A segunda maneira de realizar a terapia gênica é por meio de uma técnica chamada de CRISPR. Conhecida como edição genômica, ela usa uma espécie de tesoura molecular para quebrar um gene específico no DNA. “Diversas doenças genéticas são causadas por uma alteração na sequência do DNA num ponto específico. Com essa técnica, a gente usa uma proteína nuclease para cortar a mutação fora e, ao mesmo tempo, entregar uma versão normal do gene, que estimula o reparo do gene pelo próprio organismo”, explica Guilherme Baldo, que vem trabalhando no aperfeiçoamento do método, que apesar de promissor ainda é desafiador. “Se esse sistema quebrar um pedaço do DNA que é importante para a célula, por exemplo, um gene supressor de tumor, o paciente pode ter sério efeito colateral”.
Futuro distante?
Há, no mundo, entre sete e dez mil doenças monogênicas conhecidas. Para combatê-las com terapia gênica seria preciso desenhar um sistema próprio para cada uma delas, com variedade de vetores e formas de administração do medicamento. Além disso, para que uma droga seja lançada no mercado, ela precisa ser testada em três fases, o que envolve anos de estudo clínico, centenas de voluntários e meio bilhão de dólares para cada fármaco desenvolvido.
Apesar da dificuldade, o futuro é promissor. Segundo o pesquisador Sang Han, hoje existem mais de dois mil protocolos clínicos esperando para serem avaliados pelos órgãos responsáveis pela aprovação de fármacos. No Brasil, há aproximadamente 20 grupos de pesquisadores dedicados às investigações que envolvem terapia gênica. Em 2008, o primeiro teste em pacientes realizado com tecnologia própria foi coordenado por Han, em parceria com o cirurgião cardíaco Renato Kalil, do Instituto de Cardiologia do Rio Grande do Sul. Na época, 13 pacientes com cardiopatia isquêmica -estreitamento de vasos sanguíneos que desequilibra a oferta de oxigênio ao coração – foram tratados com terapia gênica para reparar os genes responsáveis pela má-formação dos vasos.
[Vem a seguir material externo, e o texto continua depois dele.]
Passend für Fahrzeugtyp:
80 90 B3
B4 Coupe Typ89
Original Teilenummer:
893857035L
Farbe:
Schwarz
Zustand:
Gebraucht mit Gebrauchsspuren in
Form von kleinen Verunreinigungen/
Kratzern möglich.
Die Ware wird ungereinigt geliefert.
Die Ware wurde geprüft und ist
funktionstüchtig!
Os avanços são inegáveis, porém a terapia gênica ainda é considerada uma técnica experimental, como explica Rafael Linden, pesquisador do Instituto de Biofísica da Universidade Federal do Rio de Janeiro (UFRJ). “Há obstáculos importantes a vencer, já que a interferência no genoma é um procedimento de alta complexidade, que exige cuidados extremos na determinação da segurança do processo, antes mesmo de se examinar sua eficácia”, diz.
Segundo o especialista, mesmo em casos em que pacientes foram testados com segurança, a novidade do tratamento exige que estas pessoas sejam acompanhadas ao longo dos anos para que se ateste a eficácia da tecnologia. A oferta de medicamentos, tanto pelo poder público quanto pelo setor privado, também implica em uma relação de custo-benefício. Porém, o avanço das pesquisas provoca uma mudança de foco que pode trazer ainda mais esperança aos pacientes de doenças raras, como explica Linden: “Se antes as preocupações se limitavam aos aspectos mais técnicos de segurança, hoje a comunidade científica está procurada em tornar a tecnologia economicamente viável e cada vez mais acessível”.